→ Record excerpts
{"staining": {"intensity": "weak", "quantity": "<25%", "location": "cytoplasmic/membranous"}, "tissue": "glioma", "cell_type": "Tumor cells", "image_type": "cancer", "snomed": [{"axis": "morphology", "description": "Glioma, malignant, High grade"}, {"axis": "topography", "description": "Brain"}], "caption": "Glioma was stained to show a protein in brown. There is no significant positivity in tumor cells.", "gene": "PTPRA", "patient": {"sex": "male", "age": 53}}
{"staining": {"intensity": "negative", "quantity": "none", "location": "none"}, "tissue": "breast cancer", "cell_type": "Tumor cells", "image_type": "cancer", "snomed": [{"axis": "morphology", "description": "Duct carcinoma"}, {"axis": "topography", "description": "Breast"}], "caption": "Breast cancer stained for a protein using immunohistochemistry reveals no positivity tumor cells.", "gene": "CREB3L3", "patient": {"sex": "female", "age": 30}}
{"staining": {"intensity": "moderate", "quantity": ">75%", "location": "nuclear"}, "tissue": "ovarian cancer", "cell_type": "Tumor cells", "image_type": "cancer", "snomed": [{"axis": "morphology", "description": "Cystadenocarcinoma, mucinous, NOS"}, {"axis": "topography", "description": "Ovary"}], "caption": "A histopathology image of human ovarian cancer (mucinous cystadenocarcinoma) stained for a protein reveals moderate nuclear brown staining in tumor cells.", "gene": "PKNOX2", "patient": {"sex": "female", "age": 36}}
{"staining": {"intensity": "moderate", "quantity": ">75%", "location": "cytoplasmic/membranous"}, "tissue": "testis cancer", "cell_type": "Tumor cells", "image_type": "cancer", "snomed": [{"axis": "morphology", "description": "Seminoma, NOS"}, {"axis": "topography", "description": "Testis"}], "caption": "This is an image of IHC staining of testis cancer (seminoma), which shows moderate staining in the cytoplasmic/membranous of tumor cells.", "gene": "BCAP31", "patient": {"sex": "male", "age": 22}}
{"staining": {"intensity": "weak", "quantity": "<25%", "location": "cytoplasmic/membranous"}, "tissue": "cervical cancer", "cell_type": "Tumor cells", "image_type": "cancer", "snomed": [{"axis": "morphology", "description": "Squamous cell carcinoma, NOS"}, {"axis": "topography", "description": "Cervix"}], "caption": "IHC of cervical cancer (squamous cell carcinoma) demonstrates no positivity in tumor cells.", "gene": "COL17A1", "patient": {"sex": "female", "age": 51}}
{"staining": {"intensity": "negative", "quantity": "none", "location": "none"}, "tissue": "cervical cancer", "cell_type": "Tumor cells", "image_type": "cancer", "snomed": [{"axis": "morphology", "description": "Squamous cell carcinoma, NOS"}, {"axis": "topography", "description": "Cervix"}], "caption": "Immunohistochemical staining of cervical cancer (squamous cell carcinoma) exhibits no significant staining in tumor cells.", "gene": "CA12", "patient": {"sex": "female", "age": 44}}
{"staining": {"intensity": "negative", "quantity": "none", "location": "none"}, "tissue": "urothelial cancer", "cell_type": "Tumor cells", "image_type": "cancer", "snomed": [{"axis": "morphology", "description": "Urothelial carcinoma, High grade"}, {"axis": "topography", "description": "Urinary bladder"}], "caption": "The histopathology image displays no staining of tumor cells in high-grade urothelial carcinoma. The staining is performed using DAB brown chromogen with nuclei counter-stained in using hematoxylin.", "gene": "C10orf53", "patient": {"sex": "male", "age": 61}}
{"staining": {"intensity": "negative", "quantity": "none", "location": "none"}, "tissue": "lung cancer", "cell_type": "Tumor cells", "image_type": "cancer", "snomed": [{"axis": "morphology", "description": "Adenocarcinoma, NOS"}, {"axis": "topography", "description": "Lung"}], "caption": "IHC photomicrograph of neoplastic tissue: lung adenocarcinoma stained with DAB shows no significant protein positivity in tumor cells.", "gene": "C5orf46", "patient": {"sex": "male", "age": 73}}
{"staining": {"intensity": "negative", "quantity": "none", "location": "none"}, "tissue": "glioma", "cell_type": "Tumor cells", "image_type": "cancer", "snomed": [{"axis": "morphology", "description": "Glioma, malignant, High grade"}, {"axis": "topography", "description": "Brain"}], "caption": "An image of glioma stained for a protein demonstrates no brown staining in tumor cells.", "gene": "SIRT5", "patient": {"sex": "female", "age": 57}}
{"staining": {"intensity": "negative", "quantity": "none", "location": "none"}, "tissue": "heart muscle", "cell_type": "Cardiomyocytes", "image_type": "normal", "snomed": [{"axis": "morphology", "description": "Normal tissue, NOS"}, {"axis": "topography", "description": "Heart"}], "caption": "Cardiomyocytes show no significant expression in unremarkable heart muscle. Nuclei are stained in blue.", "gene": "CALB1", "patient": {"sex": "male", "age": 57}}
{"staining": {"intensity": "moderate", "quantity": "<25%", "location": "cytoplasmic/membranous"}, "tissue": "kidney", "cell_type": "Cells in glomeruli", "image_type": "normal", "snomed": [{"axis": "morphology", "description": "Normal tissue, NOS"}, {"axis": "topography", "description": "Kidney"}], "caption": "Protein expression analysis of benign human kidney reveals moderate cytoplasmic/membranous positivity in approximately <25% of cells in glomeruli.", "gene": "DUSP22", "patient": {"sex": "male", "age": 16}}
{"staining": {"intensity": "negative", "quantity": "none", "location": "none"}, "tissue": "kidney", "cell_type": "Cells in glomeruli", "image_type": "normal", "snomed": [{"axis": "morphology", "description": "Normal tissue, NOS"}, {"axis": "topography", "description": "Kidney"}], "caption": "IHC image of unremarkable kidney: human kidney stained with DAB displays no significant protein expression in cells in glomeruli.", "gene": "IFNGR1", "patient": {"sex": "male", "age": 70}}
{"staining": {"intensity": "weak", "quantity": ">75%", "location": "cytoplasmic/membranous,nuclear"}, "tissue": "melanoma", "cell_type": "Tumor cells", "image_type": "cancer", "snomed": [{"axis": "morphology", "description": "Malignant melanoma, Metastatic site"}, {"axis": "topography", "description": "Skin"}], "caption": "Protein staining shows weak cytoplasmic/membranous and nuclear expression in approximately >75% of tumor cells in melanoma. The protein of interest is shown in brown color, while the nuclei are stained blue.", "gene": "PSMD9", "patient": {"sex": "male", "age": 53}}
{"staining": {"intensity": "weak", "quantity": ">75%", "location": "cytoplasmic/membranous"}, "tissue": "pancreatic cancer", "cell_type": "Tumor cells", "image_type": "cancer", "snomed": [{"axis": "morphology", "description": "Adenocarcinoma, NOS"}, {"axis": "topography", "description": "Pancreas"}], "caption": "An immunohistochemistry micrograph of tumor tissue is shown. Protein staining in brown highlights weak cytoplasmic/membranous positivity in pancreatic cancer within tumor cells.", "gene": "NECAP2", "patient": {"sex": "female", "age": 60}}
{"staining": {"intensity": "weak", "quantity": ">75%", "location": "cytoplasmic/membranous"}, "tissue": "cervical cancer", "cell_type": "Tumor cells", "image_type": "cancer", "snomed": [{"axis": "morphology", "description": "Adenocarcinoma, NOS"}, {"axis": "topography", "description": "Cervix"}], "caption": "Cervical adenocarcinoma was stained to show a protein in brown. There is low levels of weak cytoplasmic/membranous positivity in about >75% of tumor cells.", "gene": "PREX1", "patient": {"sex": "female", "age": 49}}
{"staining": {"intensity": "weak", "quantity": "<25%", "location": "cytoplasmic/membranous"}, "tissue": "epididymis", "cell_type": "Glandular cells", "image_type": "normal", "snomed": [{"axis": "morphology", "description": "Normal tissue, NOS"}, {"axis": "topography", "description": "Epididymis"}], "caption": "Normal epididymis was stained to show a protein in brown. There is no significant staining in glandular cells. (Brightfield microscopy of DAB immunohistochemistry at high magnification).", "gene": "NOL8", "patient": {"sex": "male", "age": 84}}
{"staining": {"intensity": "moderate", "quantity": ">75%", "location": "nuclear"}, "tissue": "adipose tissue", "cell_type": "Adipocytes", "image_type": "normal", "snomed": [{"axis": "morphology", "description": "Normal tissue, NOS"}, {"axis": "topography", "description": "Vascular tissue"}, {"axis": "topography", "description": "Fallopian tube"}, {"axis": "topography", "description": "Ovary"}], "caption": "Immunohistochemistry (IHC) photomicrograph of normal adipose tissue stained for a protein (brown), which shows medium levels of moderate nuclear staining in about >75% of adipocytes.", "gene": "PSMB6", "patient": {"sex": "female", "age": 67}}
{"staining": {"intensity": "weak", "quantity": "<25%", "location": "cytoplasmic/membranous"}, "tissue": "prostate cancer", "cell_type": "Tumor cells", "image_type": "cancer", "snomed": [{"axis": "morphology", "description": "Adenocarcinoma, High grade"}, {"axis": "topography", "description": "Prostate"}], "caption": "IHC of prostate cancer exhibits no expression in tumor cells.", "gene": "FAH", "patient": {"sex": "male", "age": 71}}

→ Directions for this task
From the listing above, repeat exactly the lines starting at the line that includes "photomicrograph of neoplastic" and ending at the line that includes "show no significant", with nothing outside that span.

→ Result for this exercise
{"staining": {"intensity": "negative", "quantity": "none", "location": "none"}, "tissue": "lung cancer", "cell_type": "Tumor cells", "image_type": "cancer", "snomed": [{"axis": "morphology", "description": "Adenocarcinoma, NOS"}, {"axis": "topography", "description": "Lung"}], "caption": "IHC photomicrograph of neoplastic tissue: lung adenocarcinoma stained with DAB shows no significant protein positivity in tumor cells.", "gene": "C5orf46", "patient": {"sex": "male", "age": 73}}
{"staining": {"intensity": "negative", "quantity": "none", "location": "none"}, "tissue": "glioma", "cell_type": "Tumor cells", "image_type": "cancer", "snomed": [{"axis": "morphology", "description": "Glioma, malignant, High grade"}, {"axis": "topography", "description": "Brain"}], "caption": "An image of glioma stained for a protein demonstrates no brown staining in tumor cells.", "gene": "SIRT5", "patient": {"sex": "female", "age": 57}}
{"staining": {"intensity": "negative", "quantity": "none", "location": "none"}, "tissue": "heart muscle", "cell_type": "Cardiomyocytes", "image_type": "normal", "snomed": [{"axis": "morphology", "description": "Normal tissue, NOS"}, {"axis": "topography", "description": "Heart"}], "caption": "Cardiomyocytes show no significant expression in unremarkable heart muscle. Nuclei are stained in blue.", "gene": "CALB1", "patient": {"sex": "male", "age": 57}}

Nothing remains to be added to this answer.